• _What to do_:
Pictures in the records are to be omitted; everything else is copied exactly.

• _Data_:
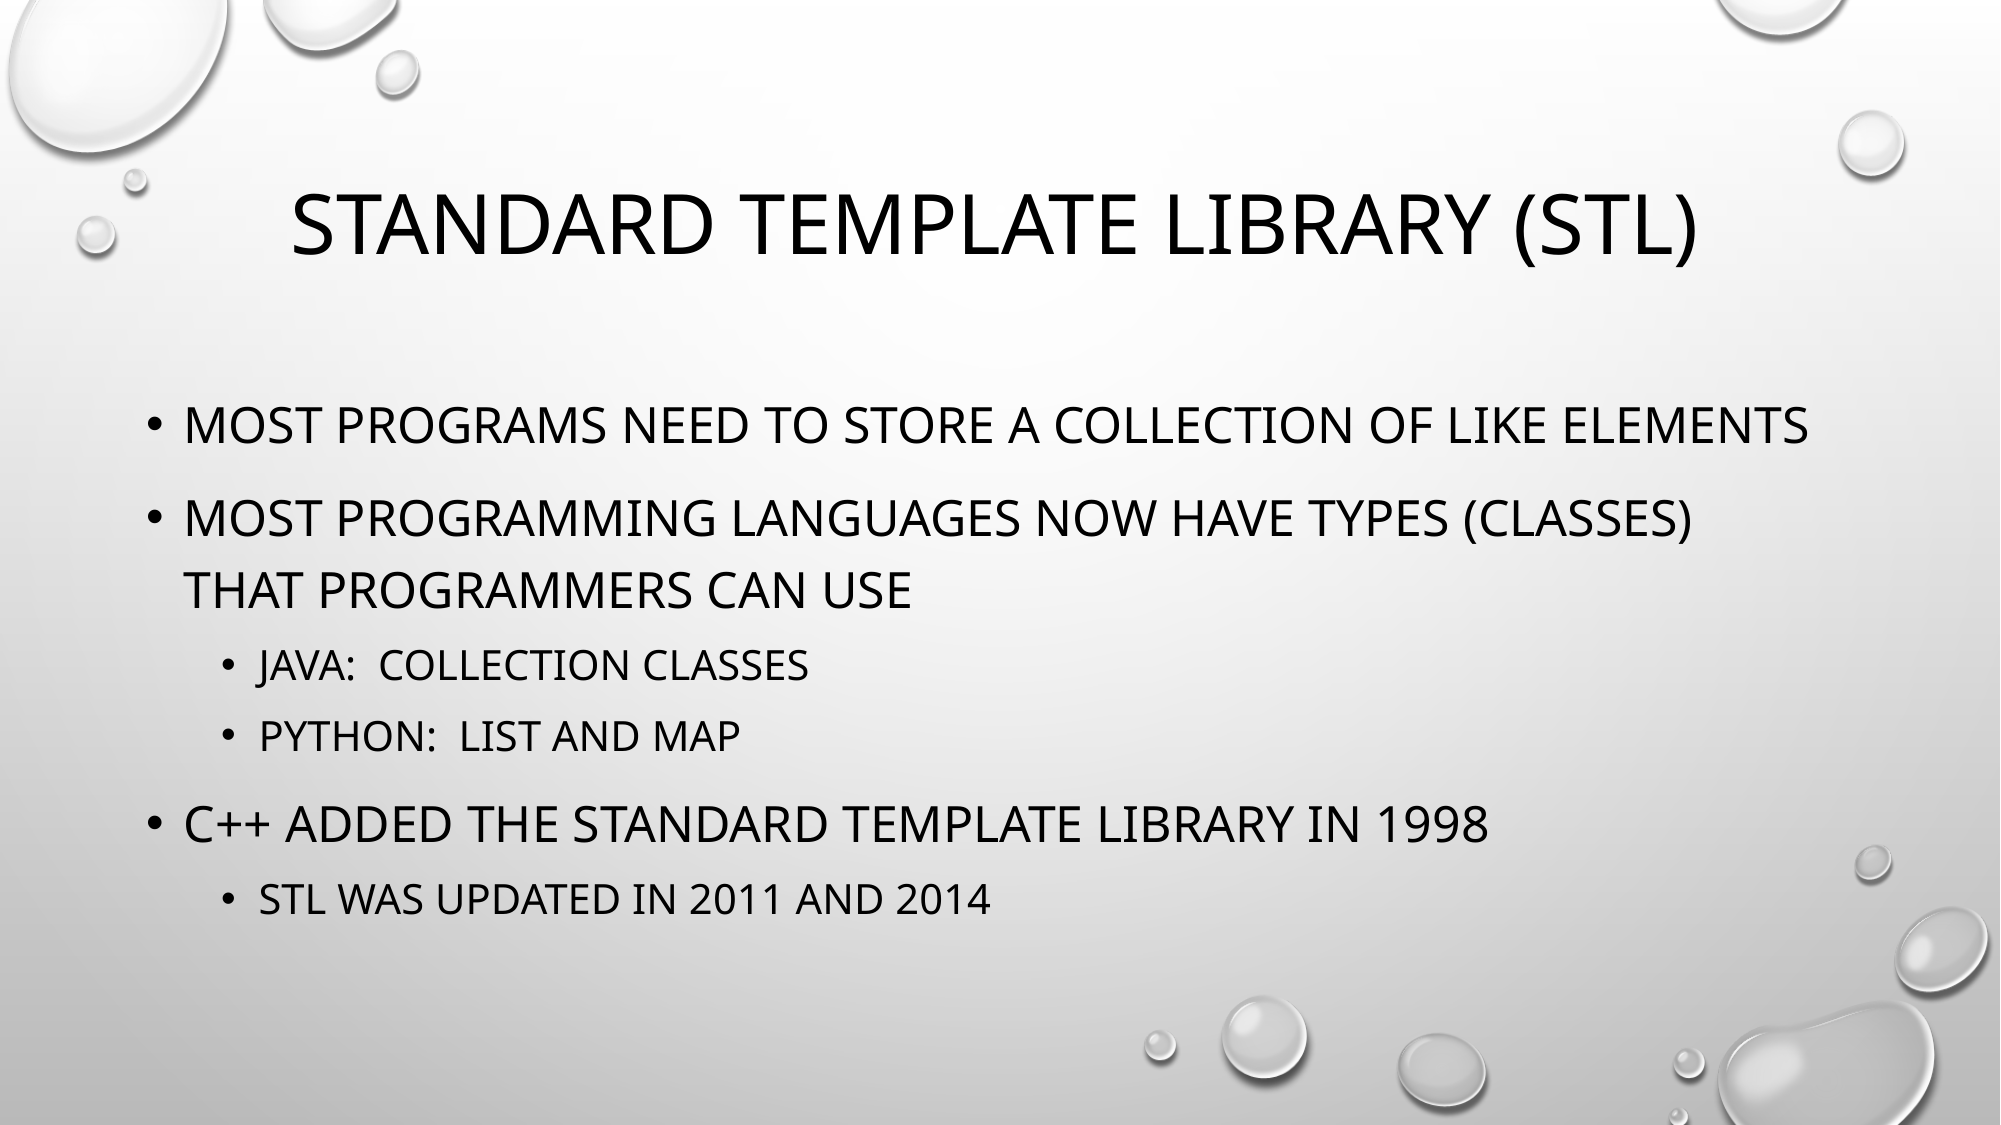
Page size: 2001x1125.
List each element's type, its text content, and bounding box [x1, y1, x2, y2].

picture [0, 0, 2000, 1125]
title standard template library (STL) [145, 96, 1846, 359]
list Most programs need to store a collection of like elements Most programming languages now have types (classes) that programmers can use Java: collection classes Python: list and map C++ added the standard template library in 1998 Stl was updated in 2011 and 2014 [130, 374, 1832, 936]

• _Result_:
Page size: 2001x1125.
List each element's type, its text content, and bounding box [x1, y1, x2, y2].

picture [0, 0, 2000, 1125]
title standard template library (STL) [145, 96, 1846, 359]
list Most programs need to store a collection of like elements Most programming languages now have types (classes) that programmers can use Java: collection classes Python: list and map C++ added the standard template library in 1998 Stl was updated in 2011 and 2014 [130, 374, 1832, 936]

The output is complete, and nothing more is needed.